Cette semaine, Micro européen explore le rôle de l’humour en tant qu’outil au service de la politique, en compagnie d’Aurélie Julia, qui occupe le poste de directrice à la « Revue des Deux Mondes ».
À cause du politiquement correct, de la gravité ambiante et de l’influence des réseaux sociaux parfois perçus comme des ennemis de la plaisanterie, les hommes politiques semblent aujourd’hui beaucoup moins portés sur l’humour. Pourtant, cette forme d’esprit a longtemps constitué une arme politique puissante, comme le rappelle Aurélie Julia, directrice de la Revue des Deux Mondes, qui a consacré son numéro estival à « l’humour utilisé comme un levier politique ».
42mag.fr : Nous devons rire avec De Gaulle, Clémenceau, Elisabeth II, Churchill, les bouffons et autres fous du roi, en passant par des recueils de citations savoureuses. Bien sûr, on débute avec le général de Gaulle, qui lorsqu’on lui demandait : « Mon général, quelle est votre opinion ? », répondait : « Le plus élevé, c’est le moins encombré. »
Aurélie Julia : Le général de Gaulle était avant tout un grand comédien. On dit souvent que le monde est une scène, une idée de Shakespeare qui s’applique parfaitement à la politique. Effectivement, la scène politique est elle aussi un théâtre où les hommes politiques jouent parfaitement leurs rôles en maniant l’éloquence, le discours et les effets dramatiques. De Gaulle maîtrisait admirablement cette rhétorique. Ses allocutions télévisées, soigneusement préparées, révélaient son habileté à utiliser l’humour pour plusieurs raisons : se montrer sympathique, rassembler les gens, désamorcer les tensions. L’humour peut réellement se transformer en un puissant outil politique.
Une arme très puissante en politique, comme en témoigne son célèbre discours à Mexico, « la mano en la mano ». Celui qui excellait dans cet art était Clémenceau, avec des traits comme : « Qu’est-ce que l’Angleterre ? Une colonie française qui a mal tourné. »
Clémenceau, à l’instar de Churchill, pratiquait un humour incisif et mordant. Ce que j’ai découvert en préparant ce numéro, c’est que chaque personnalité politique possède son style d’humour qui lui est propre. Pour De Gaulle, son humour mêle à la fois la rigueur de Boileau et la vivacité d’Audiard. Quand il évoquait l’attentat du Petit Clamart, il disait : « C’était tangent », clin d’œil au film Tontons flingueurs. Clémenceau et Churchill cultivaient un humour plus acerbe, Elizabeth II privilégiait un humour raffiné et empreint de bienséance, Chirac était réputé pour son humour un peu grivois, tandis que Mitterrand excellait dans l’ironie, les formules cinglantes et les reparties acérées.

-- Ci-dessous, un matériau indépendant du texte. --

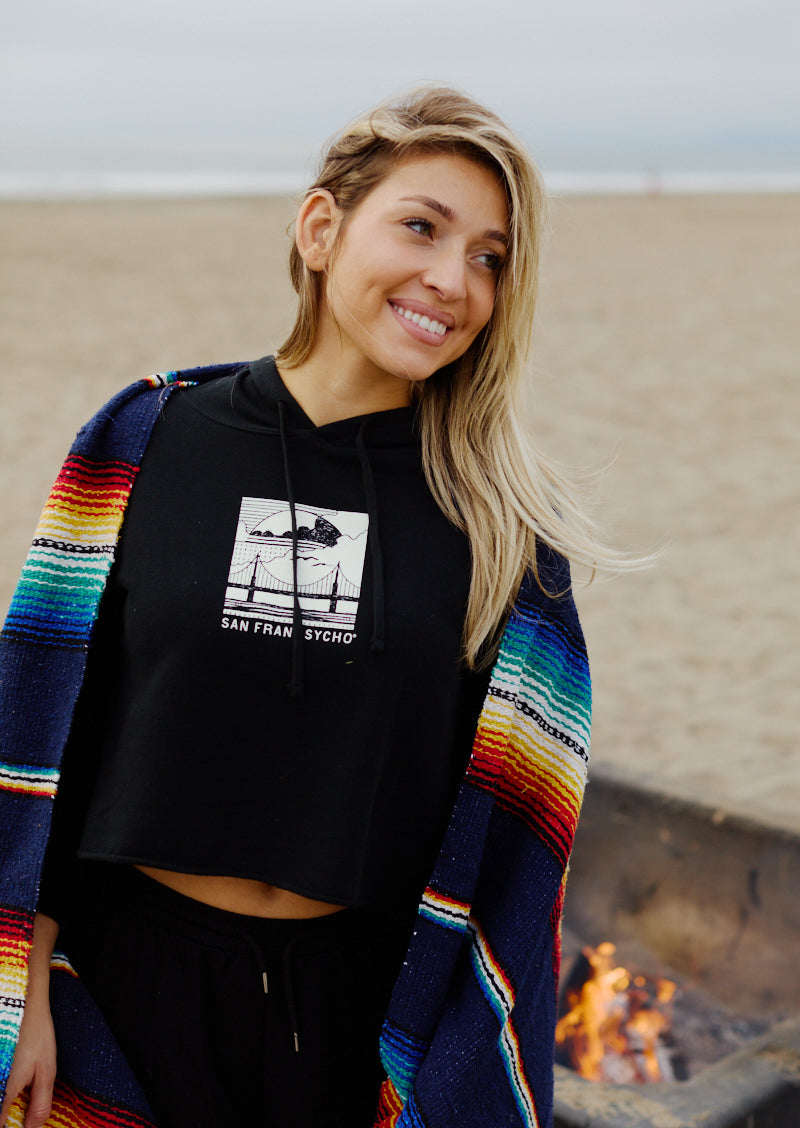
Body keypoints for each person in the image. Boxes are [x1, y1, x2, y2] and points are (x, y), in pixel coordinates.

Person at [0, 86, 607, 1128]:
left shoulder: (501, 520)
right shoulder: (150, 436)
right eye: (420, 226)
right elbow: (53, 725)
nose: (450, 279)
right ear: (320, 228)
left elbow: (506, 844)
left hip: (359, 1014)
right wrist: (24, 985)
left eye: (488, 257)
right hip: (119, 983)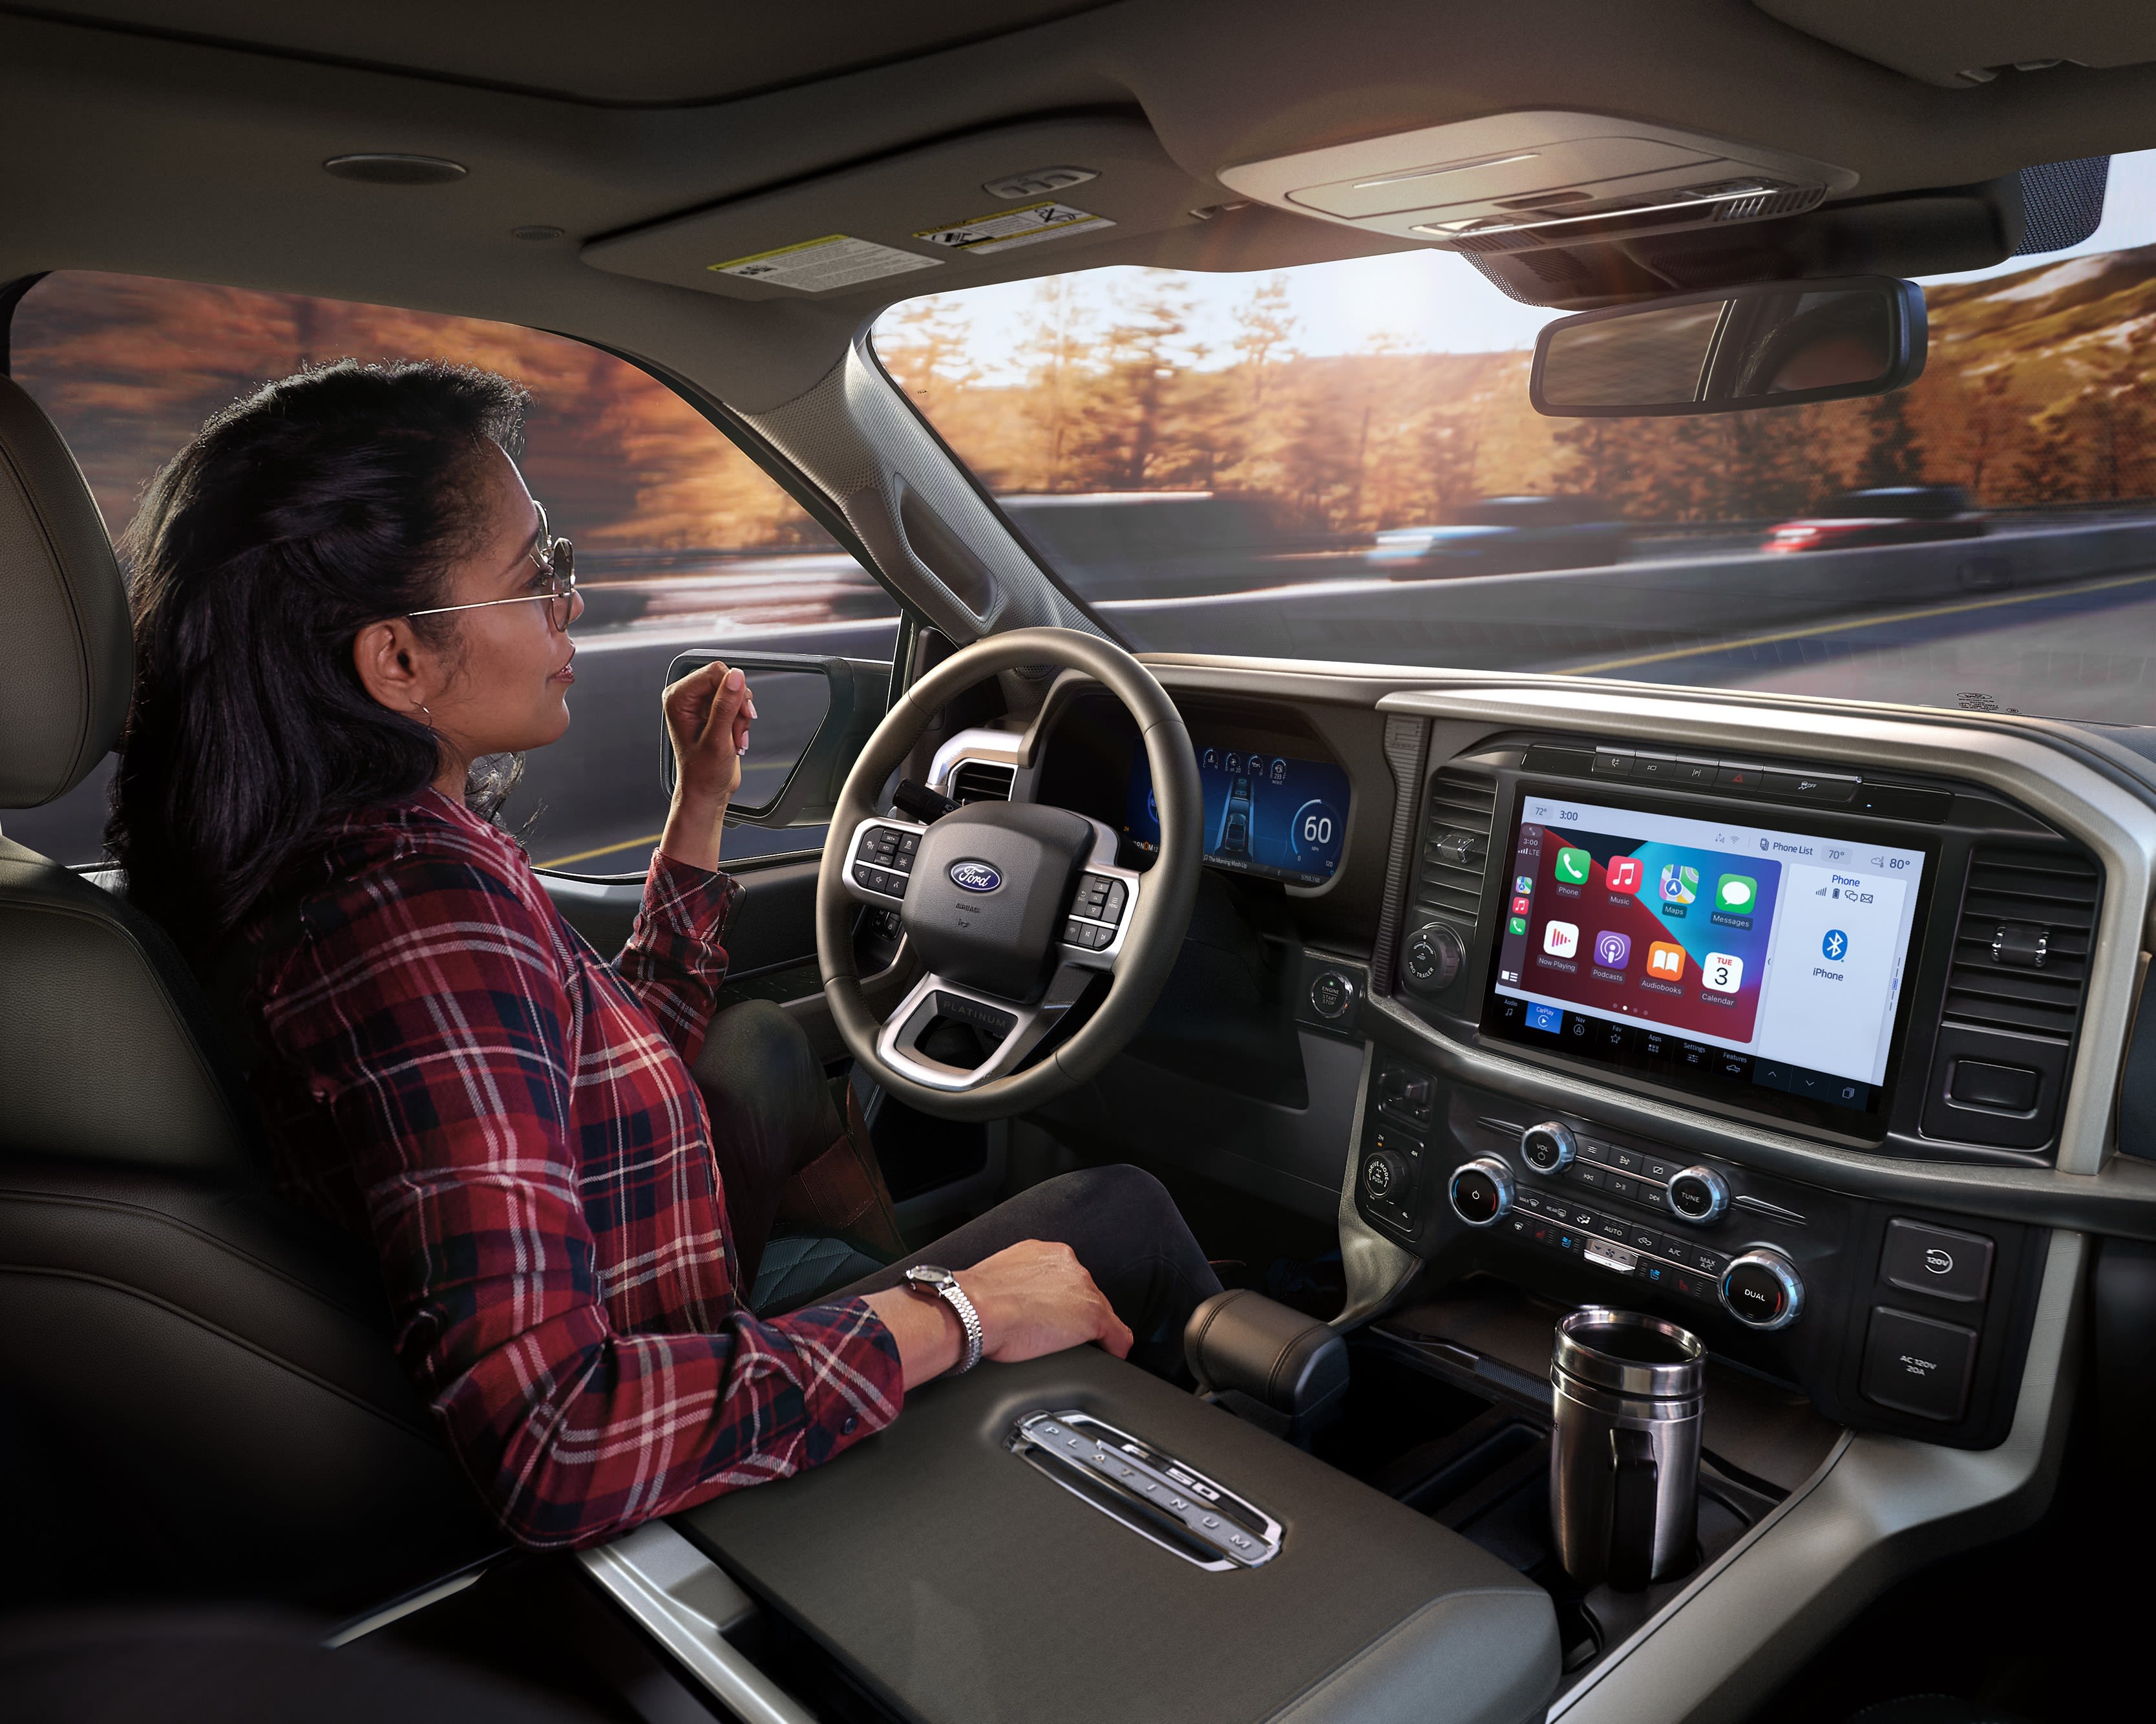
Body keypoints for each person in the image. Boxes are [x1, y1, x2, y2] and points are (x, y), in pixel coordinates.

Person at [109, 360, 1221, 1549]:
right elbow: (559, 1442)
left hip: (681, 1330)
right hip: (679, 1447)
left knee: (751, 1052)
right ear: (398, 664)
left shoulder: (347, 857)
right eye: (539, 576)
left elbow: (579, 1060)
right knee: (1123, 1212)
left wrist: (700, 809)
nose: (569, 606)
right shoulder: (417, 917)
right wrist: (959, 1313)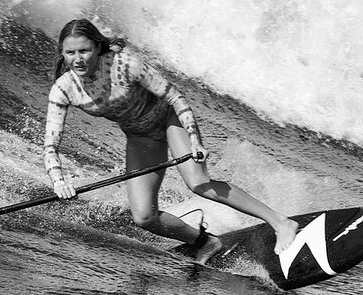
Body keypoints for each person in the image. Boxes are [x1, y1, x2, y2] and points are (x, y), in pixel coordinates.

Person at [43, 18, 299, 264]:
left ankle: (280, 222)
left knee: (198, 183)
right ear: (62, 53)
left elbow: (176, 98)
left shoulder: (125, 64)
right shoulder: (64, 89)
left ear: (97, 47)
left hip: (169, 120)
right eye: (70, 52)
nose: (77, 59)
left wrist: (195, 140)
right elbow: (51, 145)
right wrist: (59, 182)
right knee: (144, 217)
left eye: (84, 50)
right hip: (140, 136)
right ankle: (204, 241)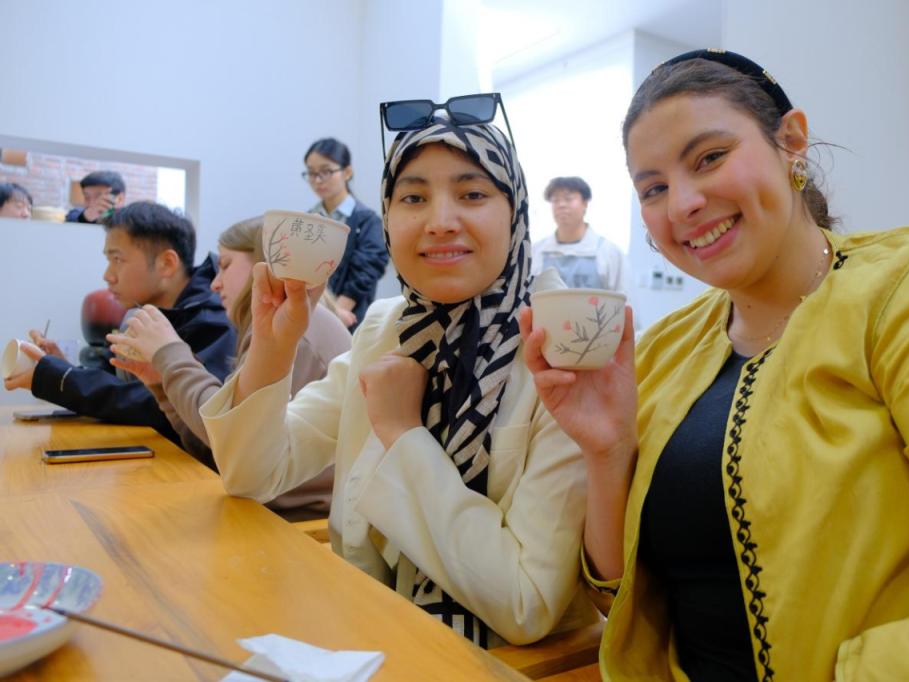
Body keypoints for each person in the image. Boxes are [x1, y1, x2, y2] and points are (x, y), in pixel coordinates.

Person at [522, 49, 909, 680]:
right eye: (653, 189)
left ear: (792, 142)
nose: (681, 204)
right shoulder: (662, 350)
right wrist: (606, 451)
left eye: (709, 158)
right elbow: (622, 606)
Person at [201, 112, 595, 647]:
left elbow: (527, 603)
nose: (440, 221)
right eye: (413, 198)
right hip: (367, 633)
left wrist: (401, 432)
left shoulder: (564, 344)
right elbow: (253, 475)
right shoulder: (388, 328)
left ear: (516, 213)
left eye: (473, 194)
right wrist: (273, 348)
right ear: (387, 219)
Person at [107, 217, 352, 521]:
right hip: (275, 511)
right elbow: (228, 450)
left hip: (300, 523)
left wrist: (170, 353)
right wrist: (162, 384)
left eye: (225, 265)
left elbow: (238, 441)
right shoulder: (269, 326)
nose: (215, 283)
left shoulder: (298, 333)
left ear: (264, 265)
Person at [4, 202, 236, 445]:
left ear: (167, 263)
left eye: (118, 259)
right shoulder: (143, 315)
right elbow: (116, 381)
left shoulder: (213, 321)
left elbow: (167, 406)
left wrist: (62, 379)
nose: (107, 275)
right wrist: (63, 367)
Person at [304, 137, 389, 329]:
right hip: (311, 315)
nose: (318, 180)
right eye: (311, 173)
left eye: (326, 171)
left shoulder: (367, 220)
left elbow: (367, 269)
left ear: (347, 172)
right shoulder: (308, 219)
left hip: (349, 319)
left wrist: (336, 312)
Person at [531, 176, 627, 292]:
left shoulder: (609, 253)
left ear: (585, 203)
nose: (561, 205)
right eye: (555, 200)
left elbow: (624, 299)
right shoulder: (536, 252)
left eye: (568, 199)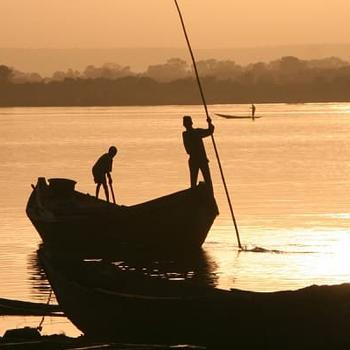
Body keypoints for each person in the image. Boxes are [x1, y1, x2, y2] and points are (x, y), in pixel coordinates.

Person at [182, 115, 214, 191]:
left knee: (196, 182)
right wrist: (209, 123)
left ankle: (206, 194)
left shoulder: (187, 134)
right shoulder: (195, 132)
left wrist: (209, 123)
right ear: (191, 123)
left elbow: (210, 131)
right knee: (205, 181)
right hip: (199, 160)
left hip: (196, 160)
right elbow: (210, 131)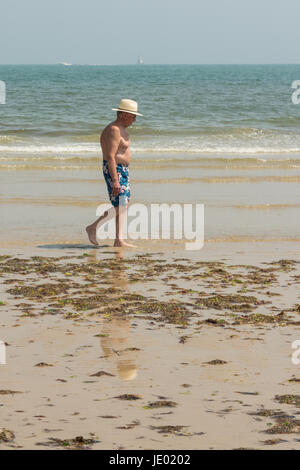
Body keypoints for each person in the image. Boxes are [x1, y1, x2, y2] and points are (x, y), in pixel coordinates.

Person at [86, 99, 143, 247]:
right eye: (133, 116)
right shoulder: (114, 130)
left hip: (122, 170)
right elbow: (110, 156)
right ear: (124, 114)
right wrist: (115, 180)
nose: (135, 120)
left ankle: (119, 240)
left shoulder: (121, 129)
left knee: (123, 204)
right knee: (122, 205)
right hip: (115, 169)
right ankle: (93, 227)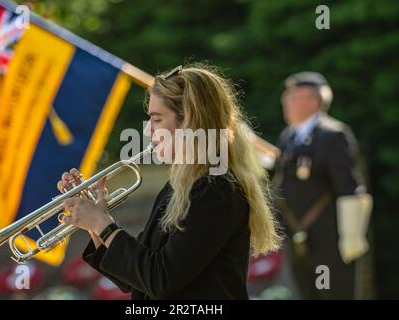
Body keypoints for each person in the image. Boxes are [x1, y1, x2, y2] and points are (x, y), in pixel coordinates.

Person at [56, 64, 282, 300]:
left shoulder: (215, 189)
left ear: (189, 121)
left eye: (157, 119)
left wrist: (102, 223)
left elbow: (161, 279)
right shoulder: (180, 186)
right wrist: (96, 224)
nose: (148, 132)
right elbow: (134, 276)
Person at [273, 71, 372, 299]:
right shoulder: (288, 136)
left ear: (314, 101)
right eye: (287, 96)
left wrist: (351, 238)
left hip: (330, 239)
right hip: (299, 237)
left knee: (334, 294)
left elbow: (350, 188)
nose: (286, 101)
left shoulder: (333, 134)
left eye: (294, 96)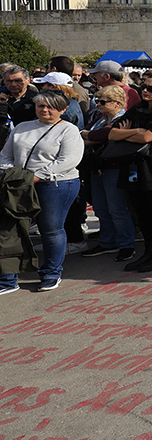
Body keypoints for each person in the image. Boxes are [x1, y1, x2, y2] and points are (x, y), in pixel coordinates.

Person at [0, 90, 85, 292]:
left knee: (51, 229)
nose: (45, 110)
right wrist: (15, 175)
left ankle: (51, 273)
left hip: (56, 184)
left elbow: (67, 161)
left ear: (63, 109)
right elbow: (5, 156)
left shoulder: (69, 130)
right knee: (11, 230)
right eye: (41, 106)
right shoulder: (22, 127)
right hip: (20, 184)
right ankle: (8, 279)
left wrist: (36, 177)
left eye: (51, 106)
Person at [105, 73, 152, 273]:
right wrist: (136, 132)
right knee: (141, 212)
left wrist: (136, 133)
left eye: (150, 88)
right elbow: (112, 133)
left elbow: (149, 136)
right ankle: (150, 250)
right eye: (143, 87)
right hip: (133, 166)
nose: (145, 91)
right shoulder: (137, 109)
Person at [78, 85, 137, 262]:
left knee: (117, 209)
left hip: (115, 168)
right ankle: (107, 242)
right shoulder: (99, 118)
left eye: (103, 102)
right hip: (97, 167)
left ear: (117, 103)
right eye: (97, 101)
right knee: (101, 208)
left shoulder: (125, 119)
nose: (98, 105)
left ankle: (126, 244)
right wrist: (95, 135)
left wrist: (94, 135)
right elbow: (85, 133)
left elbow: (108, 134)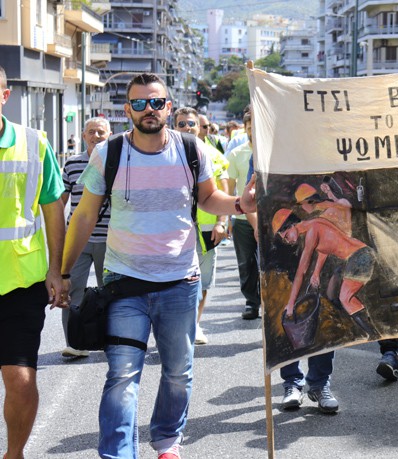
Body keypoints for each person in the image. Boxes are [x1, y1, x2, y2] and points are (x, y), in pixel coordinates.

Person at [60, 73, 256, 459]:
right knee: (122, 375)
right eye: (139, 103)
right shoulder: (109, 153)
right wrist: (63, 272)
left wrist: (237, 206)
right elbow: (83, 217)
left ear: (168, 106)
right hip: (123, 284)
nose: (148, 110)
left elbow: (209, 198)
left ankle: (167, 441)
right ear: (126, 109)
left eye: (156, 102)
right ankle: (118, 453)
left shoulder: (190, 149)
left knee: (178, 374)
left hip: (179, 282)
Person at [0, 65, 66, 459]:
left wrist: (57, 270)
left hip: (21, 281)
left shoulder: (34, 143)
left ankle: (14, 454)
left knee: (20, 378)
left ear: (5, 95)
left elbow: (53, 209)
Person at [273, 208, 380, 414]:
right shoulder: (316, 227)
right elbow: (323, 251)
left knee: (344, 299)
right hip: (355, 258)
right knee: (335, 300)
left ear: (292, 225)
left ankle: (372, 333)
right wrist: (316, 274)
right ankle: (297, 383)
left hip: (360, 257)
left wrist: (291, 303)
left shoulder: (311, 229)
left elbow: (302, 268)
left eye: (286, 235)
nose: (286, 240)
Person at [174, 107, 230, 345]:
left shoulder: (213, 154)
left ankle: (195, 325)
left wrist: (221, 222)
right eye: (182, 124)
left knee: (203, 280)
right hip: (175, 229)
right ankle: (179, 327)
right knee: (178, 280)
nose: (187, 128)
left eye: (191, 124)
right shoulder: (165, 152)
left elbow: (224, 189)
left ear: (199, 127)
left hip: (207, 228)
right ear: (174, 126)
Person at [60, 116, 112, 358]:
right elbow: (59, 201)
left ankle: (112, 340)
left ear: (109, 135)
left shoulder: (116, 162)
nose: (96, 136)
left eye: (101, 132)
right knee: (72, 290)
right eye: (91, 132)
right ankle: (74, 342)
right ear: (83, 136)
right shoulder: (71, 164)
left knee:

Dans la Revue des Deux Mondes, on retrouve un recueil de bons mots, comme celui de Xavier Darcos : « Quand vous êtes au pouvoir, vous manquez d’air, quand vous êtes dans l’opposition, vous ne manquez pas de souffle. »
On entend souvent que nos politiques actuels, ou même les grandes figures d’hier, auraient perdu leur sens de l’humour. Qu’en pensez-vous ? Est-ce lié au politiquement correct, au climat de sérieux permanent, ou encore à la montée des réseaux sociaux, souvent perçus comme adversaires de la plaisanterie ?
Margaret Thatcher affirmait : « Si vous voulez qu’une tâche soit expliquée, demandez à un homme, mais si vous voulez qu’elle soit réalisée, demandez à une femme. »
Pour ma part, je citerais Pierre Desproges : « Les hommes politiques, maintenant on n’a plus de grands personnages mais des petits qui sautillent de droite à gauche avec une assurance dans leur incompétence qui force l’étonnement. » J’espère sincèrement que Desproges n’avait pas anticipé la réalité avec tant de justesse.
Aurélie Julia, vous avez orchestré ce numéro de la Revue des Deux Mondes consacré à l’humour dans la sphère politique. Quelle définition donnez-vous à l’humour ? Et parmi ceux que vous avez étudiés, qui vous fait le plus rire ?
Je trouve que le rire se fait trop rare aujourd’hui. Nous sommes entourés par le tragique. Oui, nous finirons tous par mourir, la mort nous guette, mais la vie, elle, nous attend aussi avec impatience. Il faut savoir rire et s’autodérision. À mes yeux, l’humour est le signe d’une grande intelligence. Personnellement, celui qui m’amuse le plus en ce moment est Fabrice Luchini.